Fast-forward and the index peaked at $5669 on July 16, proving our Bullish stance correct. However, on July 25, it broke below $5400, giving the Bulls their warning, which was correct. Namely, last Friday, August 2nd, the SPX dropped to as low as $5300, which was followed up by Monday’s drop to $5119. Hence, we all had ample warning. But it is not all doom and gloom yet. See Figure 1 below.

Figure 1. Daily SPX chart with detailed EWP count and technical indicators

The July 16 peak fell 28p (0.5%) short of the ideal 5th wave target, the 200.00% Fibonacci extension of (Red) W-i, measured from red W-ii. That is still pretty accurate. The former, albeit not shown, is the rally from the March 2023 low into the July 2023 high, whereas, as shown, the red W-ii was the October 2023 low. See Figure 1 above.

Thus, assuming that our bigger picture wave count from the October 2022 low is correct, then the index topped for the black W-3 and is now in the black W-4, which may have already bottomed out on Monday. Namely, the recent decline was clearly only three waves lower, with red W-a also comprising three (green) waves. Hence, corrective. Thus, the index may now work on five (green) waves back up to ideally $5650+/-50 for the red W-i of the black W-5. The latter will consist of five red waves (i, ii, iii, iv, and v) and will eventually reach new ATHs.

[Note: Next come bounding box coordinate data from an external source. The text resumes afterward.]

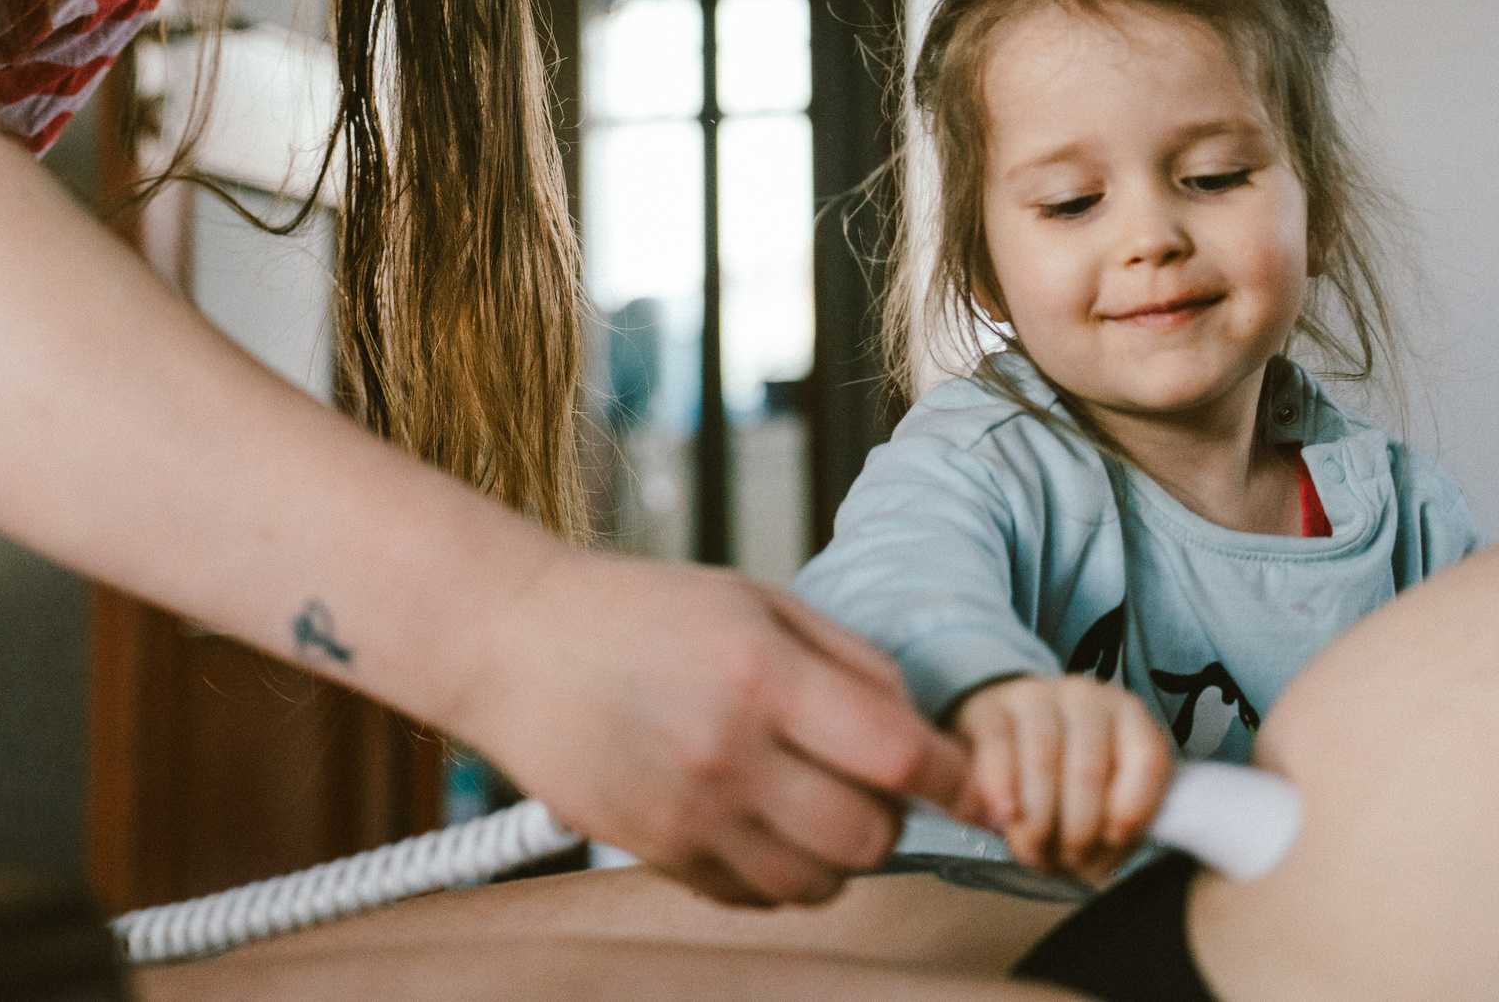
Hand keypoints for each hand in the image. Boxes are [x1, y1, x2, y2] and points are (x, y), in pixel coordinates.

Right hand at [449, 551, 975, 907]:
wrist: (515, 643)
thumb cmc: (646, 609)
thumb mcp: (759, 601)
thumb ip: (853, 662)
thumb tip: (924, 733)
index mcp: (764, 674)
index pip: (899, 754)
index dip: (959, 780)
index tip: (982, 790)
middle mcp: (730, 752)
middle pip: (869, 836)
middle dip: (893, 816)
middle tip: (874, 781)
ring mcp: (690, 813)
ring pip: (818, 883)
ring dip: (839, 853)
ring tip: (814, 801)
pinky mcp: (658, 853)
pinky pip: (756, 897)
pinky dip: (781, 874)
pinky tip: (761, 822)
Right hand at [952, 673, 1171, 882]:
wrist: (1009, 743)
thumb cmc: (1068, 781)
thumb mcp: (1103, 804)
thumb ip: (1115, 827)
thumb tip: (1108, 844)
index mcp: (1130, 718)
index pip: (1148, 757)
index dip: (1133, 805)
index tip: (1113, 838)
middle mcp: (1088, 699)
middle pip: (1089, 767)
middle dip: (1079, 827)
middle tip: (1068, 858)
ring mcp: (1037, 696)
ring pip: (1043, 757)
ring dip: (1039, 818)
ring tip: (1034, 850)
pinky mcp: (991, 706)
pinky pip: (998, 744)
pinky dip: (1001, 786)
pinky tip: (1004, 817)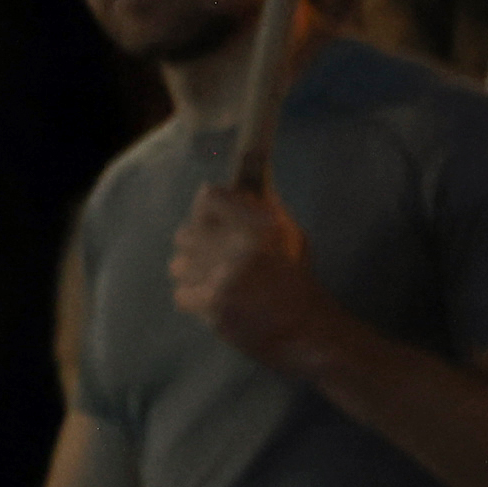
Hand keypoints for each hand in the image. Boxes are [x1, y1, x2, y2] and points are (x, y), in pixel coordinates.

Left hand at [167, 185, 337, 375]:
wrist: (308, 331)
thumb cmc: (293, 277)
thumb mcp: (286, 230)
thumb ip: (259, 198)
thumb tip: (243, 155)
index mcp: (263, 222)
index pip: (207, 197)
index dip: (207, 211)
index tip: (218, 225)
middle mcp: (244, 243)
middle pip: (185, 234)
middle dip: (198, 249)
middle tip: (221, 263)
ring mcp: (227, 274)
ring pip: (179, 266)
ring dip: (195, 277)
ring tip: (221, 286)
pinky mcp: (216, 303)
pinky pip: (183, 294)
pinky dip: (197, 302)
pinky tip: (220, 305)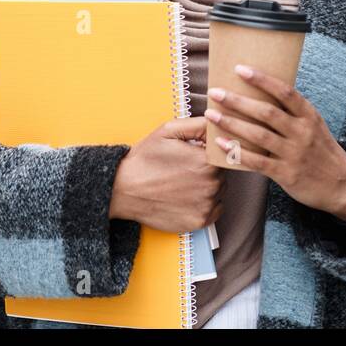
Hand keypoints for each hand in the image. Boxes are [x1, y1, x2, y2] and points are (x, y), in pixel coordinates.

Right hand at [109, 116, 223, 231]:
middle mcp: (212, 185)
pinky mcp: (199, 222)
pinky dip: (205, 204)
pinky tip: (186, 198)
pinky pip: (215, 210)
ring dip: (207, 187)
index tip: (194, 154)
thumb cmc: (145, 159)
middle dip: (207, 169)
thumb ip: (198, 125)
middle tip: (183, 169)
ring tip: (182, 183)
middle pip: (221, 173)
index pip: (222, 153)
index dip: (208, 153)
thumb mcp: (168, 131)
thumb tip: (218, 123)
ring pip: (219, 192)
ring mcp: (206, 205)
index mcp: (207, 161)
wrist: (123, 190)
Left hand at [204, 65, 345, 221]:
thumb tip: (261, 92)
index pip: (285, 92)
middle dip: (238, 101)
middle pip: (266, 112)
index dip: (262, 79)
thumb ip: (292, 112)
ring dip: (232, 123)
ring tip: (212, 114)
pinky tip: (220, 143)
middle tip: (215, 92)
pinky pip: (257, 161)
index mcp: (309, 115)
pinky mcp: (286, 174)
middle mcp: (302, 132)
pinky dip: (237, 152)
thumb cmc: (321, 150)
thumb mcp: (314, 125)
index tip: (240, 69)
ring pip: (258, 135)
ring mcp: (294, 153)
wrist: (342, 185)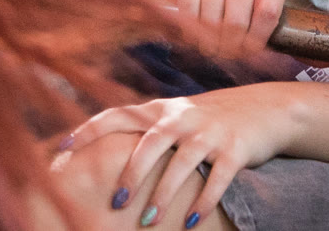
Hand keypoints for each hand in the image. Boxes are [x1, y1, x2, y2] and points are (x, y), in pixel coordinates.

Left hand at [57, 87, 301, 229]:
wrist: (266, 108)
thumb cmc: (209, 120)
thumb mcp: (176, 116)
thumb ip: (144, 131)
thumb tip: (97, 154)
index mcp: (161, 111)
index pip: (117, 115)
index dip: (89, 130)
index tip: (61, 149)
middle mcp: (183, 117)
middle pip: (151, 143)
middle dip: (132, 174)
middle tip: (116, 203)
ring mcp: (210, 132)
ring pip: (182, 162)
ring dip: (164, 193)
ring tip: (149, 221)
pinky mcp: (236, 148)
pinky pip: (218, 177)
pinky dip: (203, 201)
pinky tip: (190, 222)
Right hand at [151, 0, 287, 63]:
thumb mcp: (255, 11)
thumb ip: (263, 28)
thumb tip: (265, 59)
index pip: (268, 14)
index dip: (253, 43)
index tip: (242, 53)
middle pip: (237, 22)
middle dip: (225, 47)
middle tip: (219, 54)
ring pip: (212, 18)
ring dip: (205, 41)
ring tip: (205, 46)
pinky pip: (189, 9)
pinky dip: (187, 29)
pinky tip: (191, 34)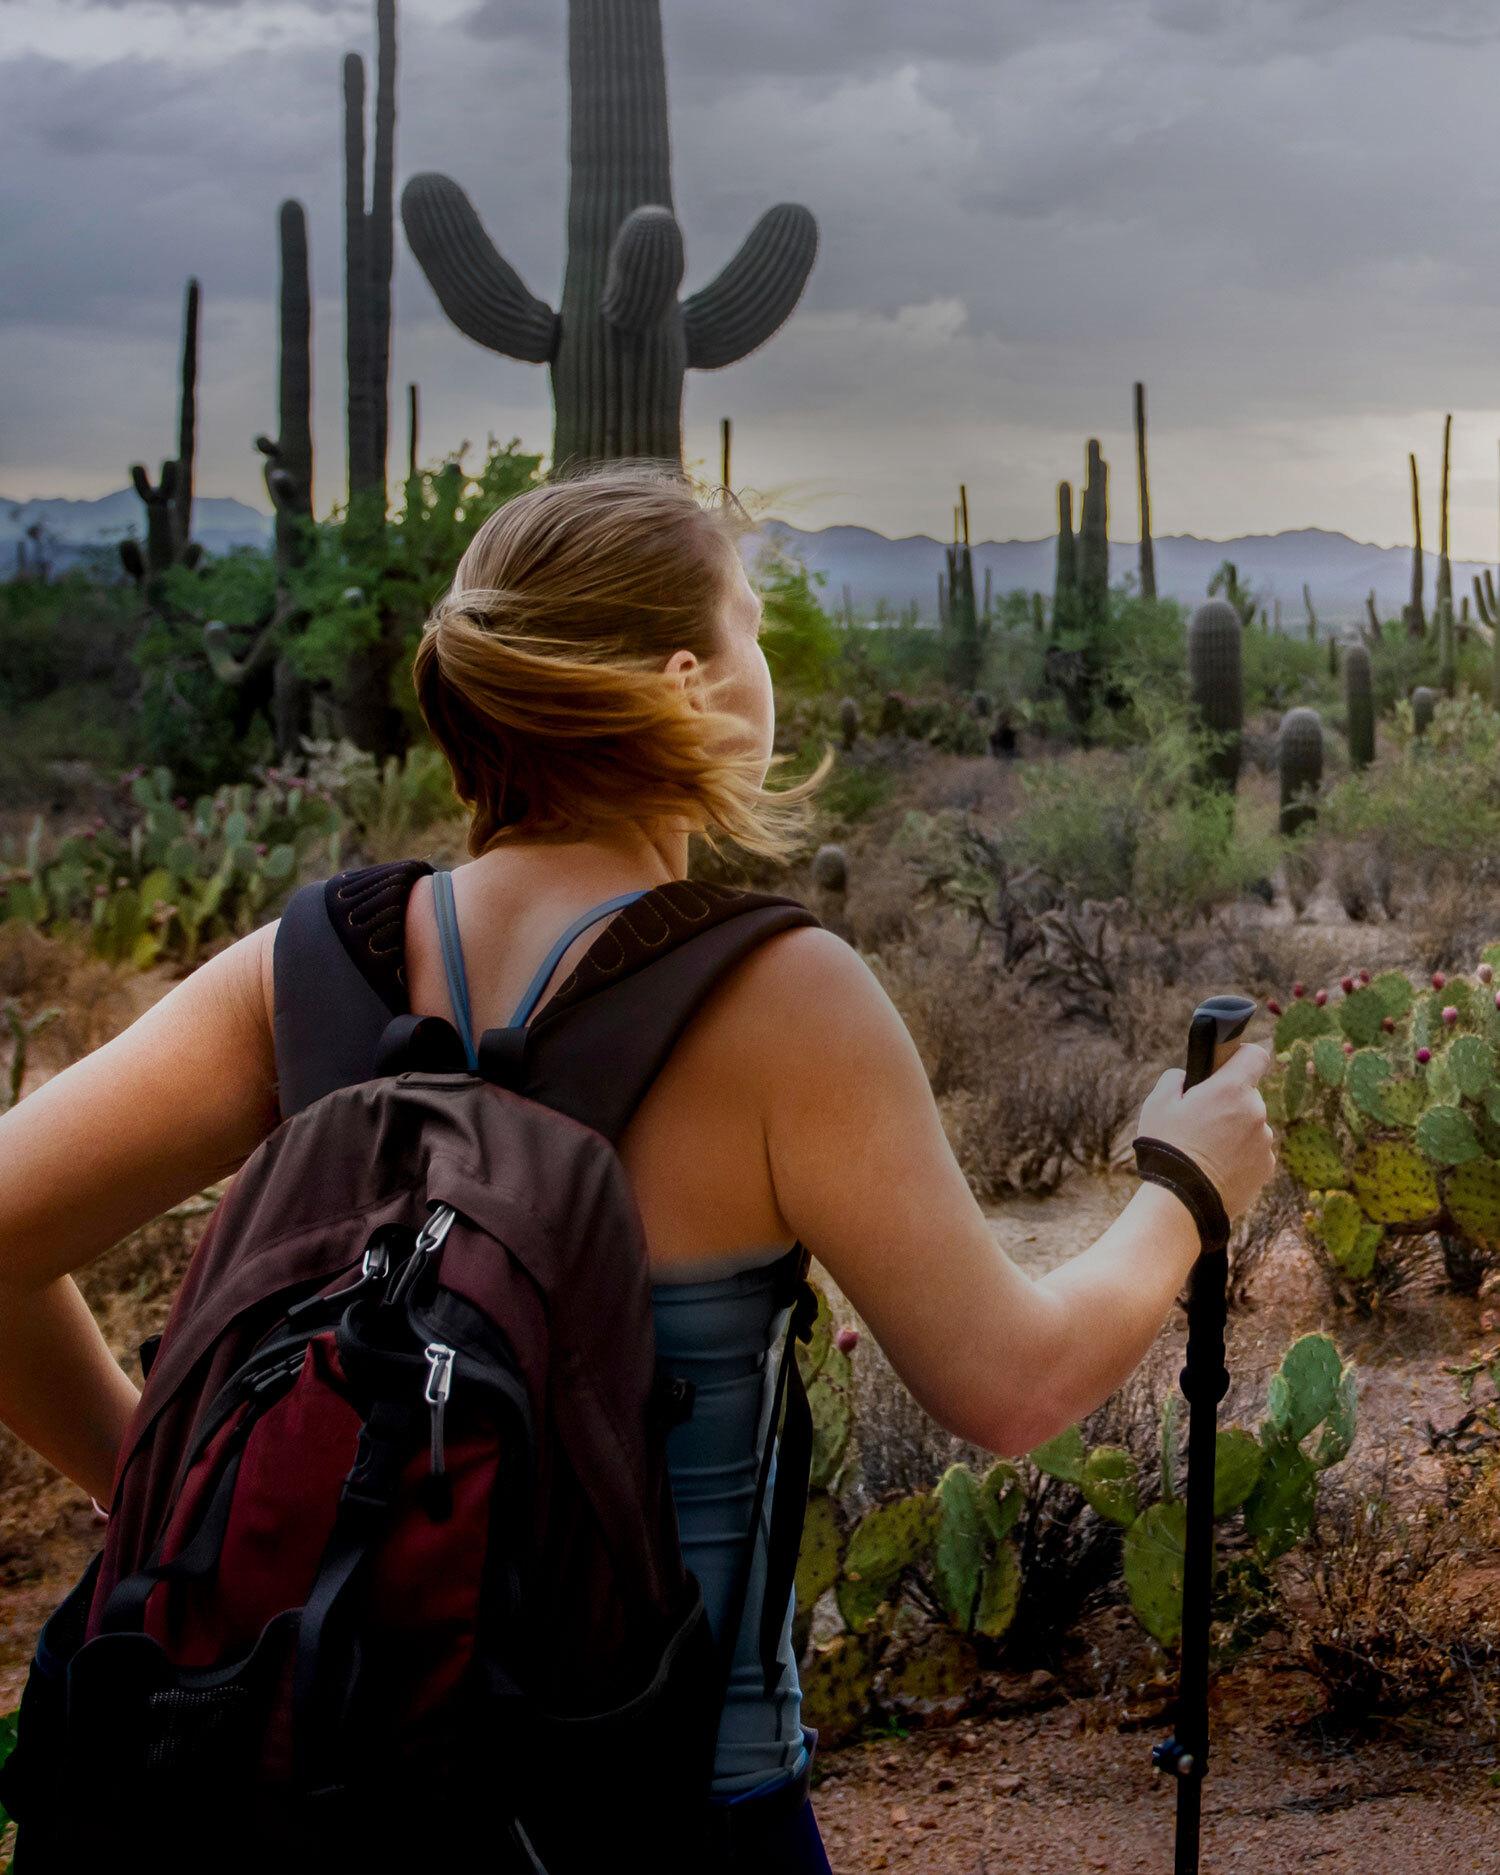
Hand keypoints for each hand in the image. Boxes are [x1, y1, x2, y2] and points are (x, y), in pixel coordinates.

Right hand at [1136, 1042, 1275, 1220]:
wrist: (1181, 1201)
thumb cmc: (1167, 1148)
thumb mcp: (1157, 1102)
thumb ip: (1176, 1078)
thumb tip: (1187, 1077)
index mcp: (1231, 1090)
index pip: (1256, 1056)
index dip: (1242, 1056)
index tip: (1227, 1066)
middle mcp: (1255, 1112)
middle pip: (1248, 1095)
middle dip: (1228, 1101)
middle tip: (1201, 1119)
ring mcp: (1264, 1142)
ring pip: (1251, 1125)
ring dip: (1235, 1130)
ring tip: (1206, 1150)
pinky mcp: (1266, 1168)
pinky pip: (1255, 1151)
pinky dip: (1240, 1155)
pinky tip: (1217, 1167)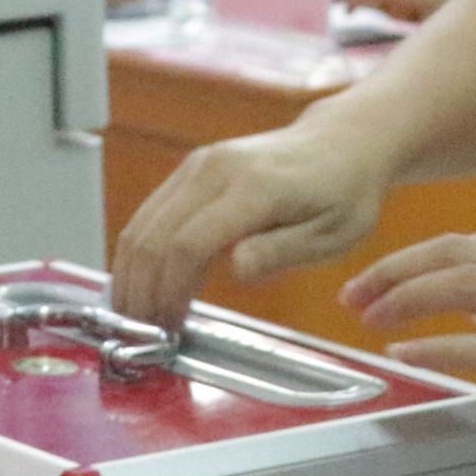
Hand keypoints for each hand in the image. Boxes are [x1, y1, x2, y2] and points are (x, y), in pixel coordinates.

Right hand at [111, 123, 390, 329]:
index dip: (170, 292)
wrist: (343, 142)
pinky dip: (139, 252)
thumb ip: (282, 252)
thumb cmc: (344, 192)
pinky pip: (150, 213)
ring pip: (143, 223)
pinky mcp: (193, 168)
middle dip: (141, 291)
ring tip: (137, 316)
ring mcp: (200, 165)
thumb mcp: (333, 235)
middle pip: (154, 236)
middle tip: (143, 334)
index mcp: (255, 188)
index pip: (188, 244)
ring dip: (131, 274)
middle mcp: (217, 169)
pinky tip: (144, 283)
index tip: (169, 329)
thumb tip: (236, 268)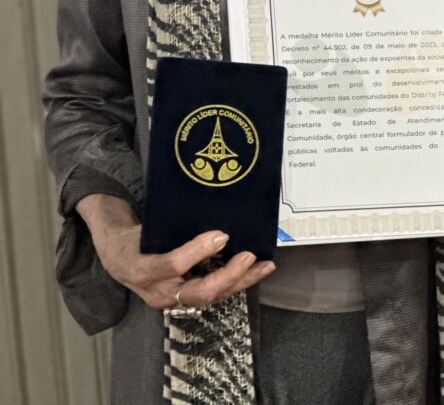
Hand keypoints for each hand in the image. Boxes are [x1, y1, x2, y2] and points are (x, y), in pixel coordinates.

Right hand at [77, 194, 274, 309]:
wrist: (117, 261)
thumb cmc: (132, 239)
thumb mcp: (142, 228)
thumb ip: (168, 223)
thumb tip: (203, 203)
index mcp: (145, 269)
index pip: (174, 265)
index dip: (199, 251)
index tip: (221, 235)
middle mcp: (160, 292)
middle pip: (199, 292)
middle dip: (229, 275)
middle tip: (249, 255)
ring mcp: (174, 301)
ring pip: (212, 298)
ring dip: (241, 281)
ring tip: (264, 265)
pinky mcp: (186, 301)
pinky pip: (214, 295)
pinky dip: (236, 283)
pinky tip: (254, 271)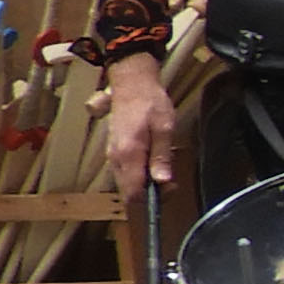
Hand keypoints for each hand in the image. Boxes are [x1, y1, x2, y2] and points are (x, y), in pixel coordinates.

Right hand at [101, 56, 177, 187]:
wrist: (131, 83)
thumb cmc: (150, 102)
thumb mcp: (164, 128)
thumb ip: (161, 156)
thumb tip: (162, 181)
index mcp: (128, 154)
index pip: (133, 192)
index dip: (151, 200)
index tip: (168, 191)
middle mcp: (116, 158)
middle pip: (128, 190)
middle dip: (150, 194)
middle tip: (170, 181)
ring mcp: (112, 154)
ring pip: (126, 182)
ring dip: (144, 183)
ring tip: (163, 170)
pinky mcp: (114, 150)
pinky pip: (125, 171)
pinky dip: (138, 174)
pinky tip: (152, 163)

However, after three waves down, we must always expect at least three waves back up, and thus, the black W-4 may not be done just yet. See Figure 2 below.

Figure 2. Daily SPX chart with detailed EWP count and technical indicators

It could be that the W-4 becomes more protracted, and the current rally from Monday’s low is only a bounce -the red W-b- back to around $5550+/-50 before the red W-c back down to ideally the 38.20% retracement of the W-3 at around $4950+/-25 kicks in.

We must acknowledge that we cannot look around more than two corners at once, so we simply don’t know which of the two EWP options is operable. Regardless, both options are currently pointing higher if the Bulls can keep the index’s price above the colored warning levels, and a major top may not be in just yet.